GNU General Public License v3.0
146 stars 20 forks source link

NMS implementation #12

Closed ZiyanZhu1994 closed 3 years ago

ZiyanZhu1994 commented 3 years ago

Hi, I am trying to apply REPP on custom videos. I noticed there are some overlapping bboxes for same object. I am wondering if I should apply NMS on the outputs of REPP or there is an NMS module in REPP?

Thanks in advance!

AlbertoSabater commented 3 years ago

Hi, NMS should be applied before REPP. This is the sample of YOLOv3 in the paper. If you still find some overlapping you can modify the _iouthr param of NMS.

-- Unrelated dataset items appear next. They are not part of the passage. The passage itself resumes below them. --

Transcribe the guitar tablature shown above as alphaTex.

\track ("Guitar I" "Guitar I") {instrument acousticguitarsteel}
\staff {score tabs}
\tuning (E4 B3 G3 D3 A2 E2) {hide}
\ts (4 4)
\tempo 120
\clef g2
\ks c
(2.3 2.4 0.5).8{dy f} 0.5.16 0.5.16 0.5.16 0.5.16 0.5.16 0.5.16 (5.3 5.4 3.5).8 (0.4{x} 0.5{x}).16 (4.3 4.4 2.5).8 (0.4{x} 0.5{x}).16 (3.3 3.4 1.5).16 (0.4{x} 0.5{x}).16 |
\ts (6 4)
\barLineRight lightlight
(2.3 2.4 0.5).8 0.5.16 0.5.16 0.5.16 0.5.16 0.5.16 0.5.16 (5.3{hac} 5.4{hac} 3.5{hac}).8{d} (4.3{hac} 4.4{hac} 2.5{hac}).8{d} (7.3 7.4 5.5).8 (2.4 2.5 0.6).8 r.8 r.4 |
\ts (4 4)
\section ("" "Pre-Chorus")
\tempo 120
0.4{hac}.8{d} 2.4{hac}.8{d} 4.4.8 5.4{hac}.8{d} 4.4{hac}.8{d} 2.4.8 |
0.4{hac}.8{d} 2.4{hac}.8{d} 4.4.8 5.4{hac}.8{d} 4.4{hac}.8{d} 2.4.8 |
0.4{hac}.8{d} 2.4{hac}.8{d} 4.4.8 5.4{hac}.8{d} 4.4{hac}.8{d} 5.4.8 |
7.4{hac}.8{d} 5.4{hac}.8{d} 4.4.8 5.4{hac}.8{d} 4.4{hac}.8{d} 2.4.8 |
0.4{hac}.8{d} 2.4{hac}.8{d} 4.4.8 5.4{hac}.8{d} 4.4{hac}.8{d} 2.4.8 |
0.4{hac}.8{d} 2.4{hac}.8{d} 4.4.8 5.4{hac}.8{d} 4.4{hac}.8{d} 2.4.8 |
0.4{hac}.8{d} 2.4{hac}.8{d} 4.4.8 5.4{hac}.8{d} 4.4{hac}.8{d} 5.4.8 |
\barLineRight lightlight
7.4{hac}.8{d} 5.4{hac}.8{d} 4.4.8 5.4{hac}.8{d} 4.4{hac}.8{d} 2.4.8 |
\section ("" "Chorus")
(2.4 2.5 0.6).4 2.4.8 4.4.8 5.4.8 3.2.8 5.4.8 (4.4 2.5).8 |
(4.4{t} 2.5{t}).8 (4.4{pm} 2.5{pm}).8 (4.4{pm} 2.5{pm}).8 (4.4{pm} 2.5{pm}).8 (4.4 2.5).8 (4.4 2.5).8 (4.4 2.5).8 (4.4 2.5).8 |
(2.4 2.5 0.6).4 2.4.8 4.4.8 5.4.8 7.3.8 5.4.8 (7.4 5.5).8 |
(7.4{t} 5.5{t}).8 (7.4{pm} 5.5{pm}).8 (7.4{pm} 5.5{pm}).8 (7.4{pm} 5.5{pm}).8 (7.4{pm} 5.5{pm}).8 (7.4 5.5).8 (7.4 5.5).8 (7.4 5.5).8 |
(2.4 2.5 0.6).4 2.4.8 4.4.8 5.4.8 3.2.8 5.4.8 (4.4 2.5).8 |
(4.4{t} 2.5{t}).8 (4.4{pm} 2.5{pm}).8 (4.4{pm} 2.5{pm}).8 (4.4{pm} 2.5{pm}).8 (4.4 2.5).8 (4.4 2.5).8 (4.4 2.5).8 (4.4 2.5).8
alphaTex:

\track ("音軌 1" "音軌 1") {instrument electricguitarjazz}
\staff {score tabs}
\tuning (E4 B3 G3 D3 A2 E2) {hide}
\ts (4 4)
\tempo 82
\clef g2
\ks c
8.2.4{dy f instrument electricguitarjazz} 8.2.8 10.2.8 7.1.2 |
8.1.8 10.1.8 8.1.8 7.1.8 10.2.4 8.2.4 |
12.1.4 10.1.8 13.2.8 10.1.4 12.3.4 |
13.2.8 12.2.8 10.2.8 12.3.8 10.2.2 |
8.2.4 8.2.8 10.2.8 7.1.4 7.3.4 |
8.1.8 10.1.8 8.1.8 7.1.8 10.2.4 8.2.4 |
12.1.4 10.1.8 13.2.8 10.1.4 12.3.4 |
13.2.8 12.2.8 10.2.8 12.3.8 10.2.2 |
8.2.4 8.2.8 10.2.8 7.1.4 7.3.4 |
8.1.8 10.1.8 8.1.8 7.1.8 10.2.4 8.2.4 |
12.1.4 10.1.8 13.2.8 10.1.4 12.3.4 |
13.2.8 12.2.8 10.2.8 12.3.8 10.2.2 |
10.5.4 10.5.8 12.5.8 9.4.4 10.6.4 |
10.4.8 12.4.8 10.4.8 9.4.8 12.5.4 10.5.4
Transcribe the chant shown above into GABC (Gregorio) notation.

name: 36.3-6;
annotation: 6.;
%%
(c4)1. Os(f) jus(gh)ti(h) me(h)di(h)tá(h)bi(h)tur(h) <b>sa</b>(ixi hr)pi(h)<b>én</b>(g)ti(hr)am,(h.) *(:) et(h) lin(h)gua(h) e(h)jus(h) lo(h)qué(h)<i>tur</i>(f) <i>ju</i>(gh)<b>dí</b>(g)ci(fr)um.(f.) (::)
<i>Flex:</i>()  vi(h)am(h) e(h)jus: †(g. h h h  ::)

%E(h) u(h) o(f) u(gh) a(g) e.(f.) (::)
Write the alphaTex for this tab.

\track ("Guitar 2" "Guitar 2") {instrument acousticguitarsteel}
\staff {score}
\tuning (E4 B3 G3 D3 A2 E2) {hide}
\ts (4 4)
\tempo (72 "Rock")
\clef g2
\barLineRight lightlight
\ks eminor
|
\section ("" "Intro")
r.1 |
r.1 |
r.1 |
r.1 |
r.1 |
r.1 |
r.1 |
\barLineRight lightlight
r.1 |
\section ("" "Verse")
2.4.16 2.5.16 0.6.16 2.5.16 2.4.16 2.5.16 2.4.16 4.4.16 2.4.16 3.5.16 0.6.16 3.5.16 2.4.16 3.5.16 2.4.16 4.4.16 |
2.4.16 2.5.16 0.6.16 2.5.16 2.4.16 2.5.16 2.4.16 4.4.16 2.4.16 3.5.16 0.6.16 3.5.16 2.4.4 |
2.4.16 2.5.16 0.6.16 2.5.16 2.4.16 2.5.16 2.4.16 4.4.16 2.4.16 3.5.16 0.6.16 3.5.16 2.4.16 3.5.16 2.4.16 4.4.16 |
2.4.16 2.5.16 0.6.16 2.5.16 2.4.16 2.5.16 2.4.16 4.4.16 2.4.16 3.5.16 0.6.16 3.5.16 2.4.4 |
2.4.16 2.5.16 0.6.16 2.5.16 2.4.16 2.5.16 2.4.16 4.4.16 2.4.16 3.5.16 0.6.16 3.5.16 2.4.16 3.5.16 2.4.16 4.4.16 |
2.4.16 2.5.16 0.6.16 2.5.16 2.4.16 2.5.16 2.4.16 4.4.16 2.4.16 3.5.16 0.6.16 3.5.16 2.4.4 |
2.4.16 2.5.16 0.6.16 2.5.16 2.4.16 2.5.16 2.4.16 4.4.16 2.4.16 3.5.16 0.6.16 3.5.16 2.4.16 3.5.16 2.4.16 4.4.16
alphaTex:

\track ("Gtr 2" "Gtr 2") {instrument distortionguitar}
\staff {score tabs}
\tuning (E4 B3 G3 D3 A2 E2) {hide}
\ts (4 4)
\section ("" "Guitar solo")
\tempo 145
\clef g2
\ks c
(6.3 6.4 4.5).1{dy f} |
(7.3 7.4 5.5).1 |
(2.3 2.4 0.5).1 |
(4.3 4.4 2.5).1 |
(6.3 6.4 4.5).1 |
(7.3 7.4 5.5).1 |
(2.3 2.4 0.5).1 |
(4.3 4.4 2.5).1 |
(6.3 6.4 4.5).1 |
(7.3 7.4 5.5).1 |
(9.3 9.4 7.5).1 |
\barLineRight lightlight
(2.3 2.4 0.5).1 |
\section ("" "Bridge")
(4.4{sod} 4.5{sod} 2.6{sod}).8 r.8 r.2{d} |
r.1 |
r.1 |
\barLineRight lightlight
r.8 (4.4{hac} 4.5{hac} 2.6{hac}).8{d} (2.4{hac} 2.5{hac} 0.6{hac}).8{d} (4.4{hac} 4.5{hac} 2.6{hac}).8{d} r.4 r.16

Another cause of overlapping might be on the prediction extraction from tubelets. There, a different prediction is generated for each class with a score above _min_predscore, but the bbox coordinates will be the same. You can try to augment this threshold or output just the detection generated for the most confident class.

ZiyanZhu1994 commented 3 years ago

Thank you for your reply! I will modify the iou_thr of NMS.

I have another question that I am trying to finetune the embedding model. I am using another detector backbone instead of Yolo. From your paper, I learned that the embedding model are trained with triplet dataset. I am trying to find the training script for the embedding model, but only found the training script for logistic regression. Could you please point out the training script for the embedding model?

Thank you!

AlbertoSabater commented 3 years ago

Unfortunately, I no longer have that code. However, the original training is very simple. The results reported in the article use the same triplets generated for the logistic regression as the dataset. Then for each training iteration, you sample a set of triplets (batch), augment the images and calculate the transformed patch coordinates for the objects, then extract the patches from the backbone and process them with the embedding model [RoIPooling, dense layer, normalization]. During training, I used the triplet loss.

Some improvements over this training (not implemented in the article) would be to change the triplet loss by a semi-hard triplet loss or the recent Nt-Xent loss. In these cases, the triplets generated for the Logistic Regression would not longer be needed.